Dans la zone euro, une baisse du taux refi de 50 points de base à 3,25%, le 6 novembre prochain, est désormais acquise. En effet, l’amélioration des perspectives d’inflation permet un tel geste compte tenu du ralentissement prononcé de l’activité, ce que soulignait d’ailleurs Jean-Claude Trichet en début de semaine. L’inflation s’est inscrite à 3,2% en octobre, après 3,6% en septembre et un pic de 4,0% en juin et juillet. Son repli devrait se poursuivre à la faveur d’effets de base toujours très favorables sur les prix énergétiques et alimentaires. Elle devrait ainsi repasser sous 3% dès novembre. En ce qui concerne l’activité, l’enquête sur le sentiment économique publiée par la Commission européenne montre que la confiance a continué de se détériorer dans l’ensemble des secteurs de l’économie en octobre. Après s’être déjà replié d’environ 8 points entre le T3 et le T2, signalant que l’activité s’est vraisemblablement contractée au troisième trimestre, l’indice du sentiment économique a continué de reculer en octobre, perdant près de 7 points (6 dans l’industrie et dans les services, et une baisse de 5 points de la confiance des ménages).
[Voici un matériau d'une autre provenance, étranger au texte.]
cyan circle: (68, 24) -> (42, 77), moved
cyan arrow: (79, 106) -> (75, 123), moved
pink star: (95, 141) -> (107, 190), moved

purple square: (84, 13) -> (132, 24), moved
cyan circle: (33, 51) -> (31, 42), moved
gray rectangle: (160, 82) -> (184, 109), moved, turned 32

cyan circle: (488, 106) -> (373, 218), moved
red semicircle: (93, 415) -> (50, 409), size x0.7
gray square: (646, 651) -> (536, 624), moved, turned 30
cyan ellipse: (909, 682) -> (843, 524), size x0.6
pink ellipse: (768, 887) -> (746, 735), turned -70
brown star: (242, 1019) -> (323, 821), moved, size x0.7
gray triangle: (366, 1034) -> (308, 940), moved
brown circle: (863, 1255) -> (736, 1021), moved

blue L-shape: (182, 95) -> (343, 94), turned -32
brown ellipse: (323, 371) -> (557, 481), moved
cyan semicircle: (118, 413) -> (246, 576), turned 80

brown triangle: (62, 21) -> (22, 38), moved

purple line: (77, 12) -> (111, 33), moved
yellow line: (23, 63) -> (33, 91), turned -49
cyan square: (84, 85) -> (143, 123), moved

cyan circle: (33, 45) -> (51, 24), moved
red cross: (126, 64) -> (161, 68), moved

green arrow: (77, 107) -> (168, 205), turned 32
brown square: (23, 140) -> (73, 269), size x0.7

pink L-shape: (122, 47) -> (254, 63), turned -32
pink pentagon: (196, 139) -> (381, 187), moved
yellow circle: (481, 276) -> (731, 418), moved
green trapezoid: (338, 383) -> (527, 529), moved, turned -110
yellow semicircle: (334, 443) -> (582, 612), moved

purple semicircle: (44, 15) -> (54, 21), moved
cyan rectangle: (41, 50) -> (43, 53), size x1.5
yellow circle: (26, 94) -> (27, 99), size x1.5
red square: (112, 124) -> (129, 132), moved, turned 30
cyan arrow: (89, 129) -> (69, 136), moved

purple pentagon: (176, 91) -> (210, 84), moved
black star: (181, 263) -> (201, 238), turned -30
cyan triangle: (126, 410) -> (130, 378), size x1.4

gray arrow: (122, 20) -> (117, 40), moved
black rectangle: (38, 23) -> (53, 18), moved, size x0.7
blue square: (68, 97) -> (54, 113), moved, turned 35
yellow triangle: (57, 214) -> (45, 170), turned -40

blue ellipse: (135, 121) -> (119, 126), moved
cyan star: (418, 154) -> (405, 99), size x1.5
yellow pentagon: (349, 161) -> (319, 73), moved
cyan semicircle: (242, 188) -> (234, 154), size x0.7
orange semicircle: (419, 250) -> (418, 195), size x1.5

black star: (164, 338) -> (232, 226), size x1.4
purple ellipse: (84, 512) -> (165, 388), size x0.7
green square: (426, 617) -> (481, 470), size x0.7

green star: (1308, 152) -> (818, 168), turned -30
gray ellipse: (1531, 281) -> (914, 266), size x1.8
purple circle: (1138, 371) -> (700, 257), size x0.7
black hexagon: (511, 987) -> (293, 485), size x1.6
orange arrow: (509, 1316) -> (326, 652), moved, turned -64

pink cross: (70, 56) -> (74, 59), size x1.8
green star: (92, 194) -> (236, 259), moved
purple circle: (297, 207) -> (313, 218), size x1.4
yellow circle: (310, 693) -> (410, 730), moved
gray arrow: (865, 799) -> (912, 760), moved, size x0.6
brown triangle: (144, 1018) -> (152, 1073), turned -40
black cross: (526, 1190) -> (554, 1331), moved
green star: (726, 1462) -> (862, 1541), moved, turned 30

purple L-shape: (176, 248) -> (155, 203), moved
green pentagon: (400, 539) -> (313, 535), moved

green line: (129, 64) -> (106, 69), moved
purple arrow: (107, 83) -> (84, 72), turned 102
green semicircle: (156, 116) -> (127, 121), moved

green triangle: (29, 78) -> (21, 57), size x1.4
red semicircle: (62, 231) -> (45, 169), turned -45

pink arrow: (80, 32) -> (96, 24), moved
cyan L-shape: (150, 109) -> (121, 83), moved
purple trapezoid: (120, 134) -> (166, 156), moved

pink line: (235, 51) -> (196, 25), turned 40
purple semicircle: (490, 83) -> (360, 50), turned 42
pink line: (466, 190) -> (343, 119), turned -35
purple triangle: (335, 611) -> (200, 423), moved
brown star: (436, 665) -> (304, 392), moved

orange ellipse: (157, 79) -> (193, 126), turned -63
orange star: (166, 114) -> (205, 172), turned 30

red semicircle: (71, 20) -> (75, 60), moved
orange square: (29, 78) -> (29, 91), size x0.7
Au Japon, la Banque centrale a décidé de baisser son taux overnight de 0,50% à 0,30% ainsi que son taux basic loan de 0,75% à 0,50%. 

Par ailleurs, à l’occasion de la publication de son rapport semestriel sur l’activité et les prix, elle a abaissé ses prévisions de croissance du PIB de 1,2% à 0,1% pour l’année budgétaire 2008 (qui s’achève en mars 2009) et de 1,5% à 0,6% pour 2009. La croissance du PIB ne reviendrait vers son potentiel qu’en 2010 (+1,7%). Concernant les prix, l’inflation devrait se dissiper dès l’année prochaine, passant de 1,6% cette année à 0,0% en 2009, pour remonter légèrement en 2010 (+0,3%). En outre, la Banque du Japon a décidé de rémunérer les réserves excédentaires des banques, enregistrées sur ses livres, au taux de 0,1%. Cette mesure sera effective dès la période de constitution de réserves de novembre jusqu’à celle de mars 2009, visant ainsi à fournir la liquidité suffisante pour le passage de fin d’année.